The crackdown on OYO came as part of the CCI’s overarching crackdown on online travel aggregators MakeMyTrip and Goibibo as well as OYO for unfair business practices.
Besides the penalty on OYO, a separate penalty of INR 223.48 Cr was also imposed on MMT-Goibibo.
At the centre of the drama was the contention that the consolidated entity of MMT-Goibibo imposed price parity on hotel partners which barred partner hotels from offering their rooms at lower prices on their own websites or on other platforms.
The CCI ruling also noted that MMT-Goibibo allowed preferential treatment to OYO, thereby causing denial of market access to other players. Citing the ‘anti-competitive arrangement’, the competition watchdog also stated that the OTA had delisted OYO’s two competitors -Treebo and FabHotels – from its two online portals in 2018.
The CCI order was passed on a plea filed by FHRAI. Since then, the industry body has launched a multi-pronged tactic to corner the hospitality giant. Last week, FHRAI wrote to the Securities and Exchange Board of India (SEBI) to halt OYO’s initial public offering (IPO) on the grounds of the recently imposed CCI penalty.
OYO also continues to be bogged down by its performance. While the IPO-bound hospitality giant reported an EBITDA-positive first quarter during the current financial year (Q1 FY23), it reported a loss of INR 1,939.8 Cr in FY22.

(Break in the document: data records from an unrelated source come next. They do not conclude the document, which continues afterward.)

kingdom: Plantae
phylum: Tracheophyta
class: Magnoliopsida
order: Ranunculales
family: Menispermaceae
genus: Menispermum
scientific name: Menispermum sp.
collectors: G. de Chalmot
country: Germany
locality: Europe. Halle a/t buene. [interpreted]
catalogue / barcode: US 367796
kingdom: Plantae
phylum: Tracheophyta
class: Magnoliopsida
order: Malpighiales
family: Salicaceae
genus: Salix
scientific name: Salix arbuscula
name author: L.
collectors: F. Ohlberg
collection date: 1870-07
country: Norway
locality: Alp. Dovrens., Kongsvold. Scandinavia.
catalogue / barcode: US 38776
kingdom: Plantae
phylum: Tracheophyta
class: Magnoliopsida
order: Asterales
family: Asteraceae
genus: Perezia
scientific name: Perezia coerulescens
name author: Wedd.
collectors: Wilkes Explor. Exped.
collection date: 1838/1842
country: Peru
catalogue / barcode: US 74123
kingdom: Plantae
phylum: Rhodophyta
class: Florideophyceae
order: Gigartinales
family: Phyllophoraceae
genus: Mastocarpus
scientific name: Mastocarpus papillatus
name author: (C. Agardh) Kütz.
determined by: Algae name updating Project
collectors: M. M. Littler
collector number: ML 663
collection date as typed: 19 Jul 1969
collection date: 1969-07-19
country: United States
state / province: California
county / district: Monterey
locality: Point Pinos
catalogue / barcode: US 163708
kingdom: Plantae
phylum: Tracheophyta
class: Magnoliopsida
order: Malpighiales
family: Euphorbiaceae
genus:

The startup has also been in the line of fire owing to SoftBank’s markdown of the valuation of its stake in OYO by nearly 30%.
Amidst the current market volatility, the hospitality major has also deferred its IPO. However, it is pertinent to note that the startup is not the only one that has delayed plans to go public. New-age tech startups such as MobiKwik, boAt, Snapdeal and Droom have also deferred their IPOs.